** Start of Supplied entries **
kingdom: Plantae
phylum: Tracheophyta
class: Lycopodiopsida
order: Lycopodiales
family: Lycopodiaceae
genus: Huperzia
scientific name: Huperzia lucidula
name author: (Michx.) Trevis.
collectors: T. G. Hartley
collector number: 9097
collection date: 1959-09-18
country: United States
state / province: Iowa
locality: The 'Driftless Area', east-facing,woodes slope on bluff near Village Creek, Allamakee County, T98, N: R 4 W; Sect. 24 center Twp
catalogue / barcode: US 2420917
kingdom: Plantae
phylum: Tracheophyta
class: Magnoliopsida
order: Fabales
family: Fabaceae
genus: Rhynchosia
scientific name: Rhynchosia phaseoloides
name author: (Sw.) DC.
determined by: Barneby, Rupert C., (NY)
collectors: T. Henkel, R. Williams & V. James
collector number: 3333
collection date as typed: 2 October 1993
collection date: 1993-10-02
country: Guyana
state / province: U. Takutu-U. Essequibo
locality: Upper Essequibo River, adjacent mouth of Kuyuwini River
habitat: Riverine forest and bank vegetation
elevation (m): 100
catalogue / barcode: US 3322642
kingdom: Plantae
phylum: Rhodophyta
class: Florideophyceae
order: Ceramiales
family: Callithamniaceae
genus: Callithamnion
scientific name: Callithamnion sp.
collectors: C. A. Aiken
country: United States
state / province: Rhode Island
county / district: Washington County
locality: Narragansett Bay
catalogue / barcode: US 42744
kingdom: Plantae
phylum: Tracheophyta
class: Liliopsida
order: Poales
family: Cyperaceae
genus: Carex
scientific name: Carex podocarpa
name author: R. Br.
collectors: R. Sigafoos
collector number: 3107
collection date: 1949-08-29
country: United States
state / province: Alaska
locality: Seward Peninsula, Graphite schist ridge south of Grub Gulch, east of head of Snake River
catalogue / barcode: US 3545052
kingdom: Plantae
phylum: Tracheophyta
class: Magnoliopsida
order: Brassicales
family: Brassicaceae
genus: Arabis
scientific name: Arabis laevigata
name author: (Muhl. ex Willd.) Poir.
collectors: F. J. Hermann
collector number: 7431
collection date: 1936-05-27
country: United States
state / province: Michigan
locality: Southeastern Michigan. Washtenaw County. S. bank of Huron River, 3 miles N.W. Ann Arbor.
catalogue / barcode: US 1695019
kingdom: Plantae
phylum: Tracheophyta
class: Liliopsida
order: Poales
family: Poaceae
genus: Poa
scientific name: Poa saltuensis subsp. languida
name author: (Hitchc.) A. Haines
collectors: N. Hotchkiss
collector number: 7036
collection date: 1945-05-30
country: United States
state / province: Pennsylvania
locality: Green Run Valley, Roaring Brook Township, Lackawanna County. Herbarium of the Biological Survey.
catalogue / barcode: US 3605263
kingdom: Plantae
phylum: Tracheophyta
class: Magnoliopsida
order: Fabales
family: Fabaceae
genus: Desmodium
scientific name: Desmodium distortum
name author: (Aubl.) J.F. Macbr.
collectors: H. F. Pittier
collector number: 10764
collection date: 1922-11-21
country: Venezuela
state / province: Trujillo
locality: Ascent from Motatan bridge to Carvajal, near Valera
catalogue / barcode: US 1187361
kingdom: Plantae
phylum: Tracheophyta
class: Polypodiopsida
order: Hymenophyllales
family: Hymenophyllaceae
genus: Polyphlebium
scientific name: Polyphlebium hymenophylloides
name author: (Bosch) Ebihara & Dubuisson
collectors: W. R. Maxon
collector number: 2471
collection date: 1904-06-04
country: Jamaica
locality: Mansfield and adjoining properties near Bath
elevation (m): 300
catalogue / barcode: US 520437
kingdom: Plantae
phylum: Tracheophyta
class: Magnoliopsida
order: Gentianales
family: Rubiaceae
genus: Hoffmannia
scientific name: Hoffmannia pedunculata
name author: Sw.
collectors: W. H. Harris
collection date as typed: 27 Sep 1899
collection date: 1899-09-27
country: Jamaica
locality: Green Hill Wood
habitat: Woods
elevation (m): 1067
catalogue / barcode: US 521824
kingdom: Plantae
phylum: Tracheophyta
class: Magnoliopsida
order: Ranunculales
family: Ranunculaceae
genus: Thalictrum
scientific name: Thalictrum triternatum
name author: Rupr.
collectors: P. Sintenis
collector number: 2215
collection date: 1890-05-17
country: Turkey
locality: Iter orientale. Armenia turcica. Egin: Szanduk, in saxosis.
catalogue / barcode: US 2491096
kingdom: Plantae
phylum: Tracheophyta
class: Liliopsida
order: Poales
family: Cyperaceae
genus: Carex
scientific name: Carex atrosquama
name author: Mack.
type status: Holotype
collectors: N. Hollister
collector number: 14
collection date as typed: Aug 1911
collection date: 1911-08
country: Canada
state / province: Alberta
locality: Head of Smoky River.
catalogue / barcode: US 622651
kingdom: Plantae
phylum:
** End of Supplied entries **
Extract every line of the catalog record for each of the items above, reproducing each line word for word.

__Completed task__.
kingdom: Plantae
phylum: Tracheophyta
class: Lycopodiopsida
order: Lycopodiales
family: Lycopodiaceae
genus: Huperzia
scientific name: Huperzia lucidula
name author: (Michx.) Trevis.
collectors: T. G. Hartley
collector number: 9097
collection date: 1959-09-18
country: United States
state / province: Iowa
locality: The 'Driftless Area', east-facing,woodes slope on bluff near Village Creek, Allamakee County, T98, N: R 4 W; Sect. 24 center Twp
catalogue / barcode: US 2420917
kingdom: Plantae
phylum: Tracheophyta
class: Magnoliopsida
order: Fabales
family: Fabaceae
genus: Rhynchosia
scientific name: Rhynchosia phaseoloides
name author: (Sw.) DC.
determined by: Barneby, Rupert C., (NY)
collectors: T. Henkel, R. Williams & V. James
collector number: 3333
collection date as typed: 2 October 1993
collection date: 1993-10-02
country: Guyana
state / province: U. Takutu-U. Essequibo
locality: Upper Essequibo River, adjacent mouth of Kuyuwini River
habitat: Riverine forest and bank vegetation
elevation (m): 100
catalogue / barcode: US 3322642
kingdom: Plantae
phylum: Rhodophyta
class: Florideophyceae
order: Ceramiales
family: Callithamniaceae
genus: Callithamnion
scientific name: Callithamnion sp.
collectors: C. A. Aiken
country: United States
state / province: Rhode Island
county / district: Washington County
locality: Narragansett Bay
catalogue / barcode: US 42744
kingdom: Plantae
phylum: Tracheophyta
class: Liliopsida
order: Poales
family: Cyperaceae
genus: Carex
scientific name: Carex podocarpa
name author: R. Br.
collectors: R. Sigafoos
collector number: 3107
collection date: 1949-08-29
country: United States
state / province: Alaska
locality: Seward Peninsula, Graphite schist ridge south of Grub Gulch, east of head of Snake River
catalogue / barcode: US 3545052
kingdom: Plantae
phylum: Tracheophyta
class: Magnoliopsida
order: Brassicales
family: Brassicaceae
genus: Arabis
scientific name: Arabis laevigata
name author: (Muhl. ex Willd.) Poir.
collectors: F. J. Hermann
collector number: 7431
collection date: 1936-05-27
country: United States
state / province: Michigan
locality: Southeastern Michigan. Washtenaw County. S. bank of Huron River, 3 miles N.W. Ann Arbor.
catalogue / barcode: US 1695019
kingdom: Plantae
phylum: Tracheophyta
class: Liliopsida
order: Poales
family: Poaceae
genus: Poa
scientific name: Poa saltuensis subsp. languida
name author: (Hitchc.) A. Haines
collectors: N. Hotchkiss
collector number: 7036
collection date: 1945-05-30
country: United States
state / province: Pennsylvania
locality: Green Run Valley, Roaring Brook Township, Lackawanna County. Herbarium of the Biological Survey.
catalogue / barcode: US 3605263
kingdom: Plantae
phylum: Tracheophyta
class: Magnoliopsida
order: Fabales
family: Fabaceae
genus: Desmodium
scientific name: Desmodium distortum
name author: (Aubl.) J.F. Macbr.
collectors: H. F. Pittier
collector number: 10764
collection date: 1922-11-21
country: Venezuela
state / province: Trujillo
locality: Ascent from Motatan bridge to Carvajal, near Valera
catalogue / barcode: US 1187361
kingdom: Plantae
phylum: Tracheophyta
class: Polypodiopsida
order: Hymenophyllales
family: Hymenophyllaceae
genus: Polyphlebium
scientific name: Polyphlebium hymenophylloides
name author: (Bosch) Ebihara & Dubuisson
collectors: W. R. Maxon
collector number: 2471
collection date: 1904-06-04
country: Jamaica
locality: Mansfield and adjoining properties near Bath
elevation (m): 300
catalogue / barcode: US 520437
kingdom: Plantae
phylum: Tracheophyta
class: Magnoliopsida
order: Gentianales
family: Rubiaceae
genus: Hoffmannia
scientific name: Hoffmannia pedunculata
name author: Sw.
collectors: W. H. Harris
collection date as typed: 27 Sep 1899
collection date: 1899-09-27
country: Jamaica
locality: Green Hill Wood
habitat: Woods
elevation (m): 1067
catalogue / barcode: US 521824
kingdom: Plantae
phylum: Tracheophyta
class: Magnoliopsida
order: Ranunculales
family: Ranunculaceae
genus: Thalictrum
scientific name: Thalictrum triternatum
name author: Rupr.
collectors: P. Sintenis
collector number: 2215
collection date: 1890-05-17
country: Turkey
locality: Iter orientale. Armenia turcica. Egin: Szanduk, in saxosis.
catalogue / barcode: US 2491096
kingdom: Plantae
phylum: Tracheophyta
class: Liliopsida
order: Poales
family: Cyperaceae
genus: Carex
scientific name: Carex atrosquama
name author: Mack.
type status: Holotype
collectors: N. Hollister
collector number: 14
collection date as typed: Aug 1911
collection date: 1911-08
country: Canada
state / province: Alberta
locality: Head of Smoky River.
catalogue / barcode: US 622651
kingdom: Plantae
phylum:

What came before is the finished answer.